Top post in this thread is someone cheering that AI won’t replace people in hollywood.

I really like how I’m just “someone” here now.

Stabbitha,

To be fair, who pays attention to user names?

MargotRobbie,
@MargotRobbie@lemmy.world avatar

I do. 🥺

vrighter,

pretty much all improvements aren’t “better tech”, but just “bigger tech”. Reducing their footprint is an unsolved problem (just like it has always been with neural networks, for decades)

WhiteHawk,

Optimization is a problem that cannot be “solved” by definition, but a lot of work is being done on it with some degree of success

macallik,

What I don't like about the article is that the phrasing 'paying off' can apply to making investors money OR having worthwhile use cases. AI has created plenty of use cases from language learning to code correction to companionship to brainstorming, etc.
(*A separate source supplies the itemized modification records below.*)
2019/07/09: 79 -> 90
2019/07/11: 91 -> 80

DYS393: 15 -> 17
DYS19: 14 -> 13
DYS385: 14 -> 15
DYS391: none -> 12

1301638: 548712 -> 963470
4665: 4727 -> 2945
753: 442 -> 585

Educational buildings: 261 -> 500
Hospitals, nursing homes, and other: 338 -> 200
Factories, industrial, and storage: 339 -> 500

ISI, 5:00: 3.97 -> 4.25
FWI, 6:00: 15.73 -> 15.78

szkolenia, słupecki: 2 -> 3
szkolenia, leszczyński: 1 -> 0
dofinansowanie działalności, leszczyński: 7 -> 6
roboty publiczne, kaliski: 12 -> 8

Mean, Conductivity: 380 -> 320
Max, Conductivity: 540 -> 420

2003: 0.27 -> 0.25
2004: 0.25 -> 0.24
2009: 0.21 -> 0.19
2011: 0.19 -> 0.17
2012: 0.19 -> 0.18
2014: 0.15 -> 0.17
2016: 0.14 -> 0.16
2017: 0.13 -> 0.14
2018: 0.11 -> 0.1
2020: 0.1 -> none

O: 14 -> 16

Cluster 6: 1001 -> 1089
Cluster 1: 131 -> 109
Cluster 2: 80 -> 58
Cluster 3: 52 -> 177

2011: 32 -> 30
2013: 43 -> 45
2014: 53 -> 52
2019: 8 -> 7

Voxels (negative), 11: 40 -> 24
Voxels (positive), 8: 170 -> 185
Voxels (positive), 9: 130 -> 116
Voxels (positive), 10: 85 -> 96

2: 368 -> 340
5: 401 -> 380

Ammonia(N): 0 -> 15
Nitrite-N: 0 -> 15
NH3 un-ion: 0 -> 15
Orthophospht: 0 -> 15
It seems ironic that a consumer-facing website is framing things from a skeptical "But is it making rich people richer?" perspective

xantoxis,

In my case, I still want to know if it’s not making rich people richer, because a) fuck rich people, and b) I don’t want to buy into things that will disappear in a year when the hype dies down. As a “consumer” my purchasing decisions impact my life, and the actions of the wealthy affect that more than you’d like.

kromem,

Great, now factor in the cost of data collection if not subsidizing usage that you are effectively getting free RLHF from…

The one thing that’s been pretty much a guarantee over the last 6 months is that if there’s a mainstream article with ‘AI’ in the title, there’s going to be idiocy abound in the text of it.